Alguém o passa uma garrafa de água mineral. Ele quase não acredita que alguém sabe que ele precisa de água e abraça o desconhecido como abraçaria um presente de deus. Isso mesmo, deus com letra minúscula. Ele não ousava citar um deus com letra maiúscula, principalmente quando drogado. E naquele jogo louco de imagens correndo no vídeo cassete quatro cabeças ele viu que não era um desconhecido, mas Ela. Ela sim com letra maiúscula, Ela presente/ausente no seu manto incorruptível de sempre parecer que não quer nada de nada.

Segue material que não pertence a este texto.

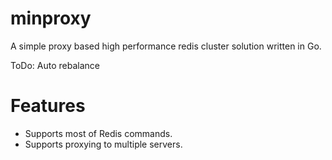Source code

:minproxy
==========

A simple proxy based high performance redis cluster solution written in Go.

ToDo:
    Auto rebalance

Features
==========

* Supports most of Redis commands.
* Supports proxying to multiple servers.

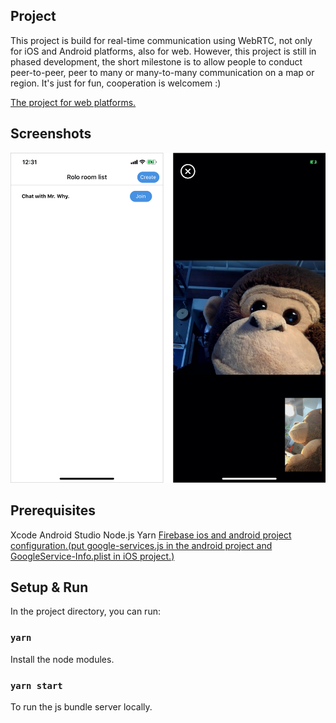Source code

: ## Project
This project is build for real-time communication using WebRTC, not only for iOS and Android platforms, also for web. 
However, this project is still in phased development, the short milestone is to allow people to conduct peer-to-peer, peer to many or many-to-many communication on a map or region.
It's just for fun, cooperation is welcomem :)

[The project for web platforms.](https://github.com/rokurouC/webrtc-web-app)

## Screenshots

![image](https://github.com/rokurouC/webrtc-rn-app/blob/master/src/screenshots/screenshot01.jpg)

## Prerequisites
Xcode
Android Studio
Node.js
Yarn
[Firebase ios and android project configuration.(put google-services.js in the android project and GoogleService-Info.plist in iOS project.)](https://firebase.google.com/)

## Setup & Run

In the project directory, you can run:

### `yarn`
Install the node modules.

### `yarn start`
To run the js bundle server locally.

A música continua e seu corpo também. Não está mais abraçado a Ela, mas a sensação ainda é maravilhosa. Agora ele sente-se leve, solto no vento ao sabor das batidas incessantes da música. Sente que seu corpo tem o peso da alma e alma pesa um segundo. Porque coisas podem pesar por tempo, só precisamos estar leves o suficiente para entender isso. A música agora o leva ao topo da casa, que agora ele percebe ser um galpão enorme e altíssimo. Ao lado dele flutuam pessoas e coisas e principalmente o som. Cada qual com a cara que deve ter. E de repente ele encara um som de beijo. Altivo e matreiro como deve ser, imagina que deva ser um roubado, senão não seria tão cínico. E quando decide falar isso a ele sente de volta todo o peso do seu corpo. Não só do seu corpo, mas do mundo todo. Pela primeira vez ele sente o peso do mundo e esse peso todo pesa no estômago e quer sair pela boca. Enquanto vomitava no banheiro seguro por Ela lembra de nunca mais querer falar a um som de beijo que ele é cínico.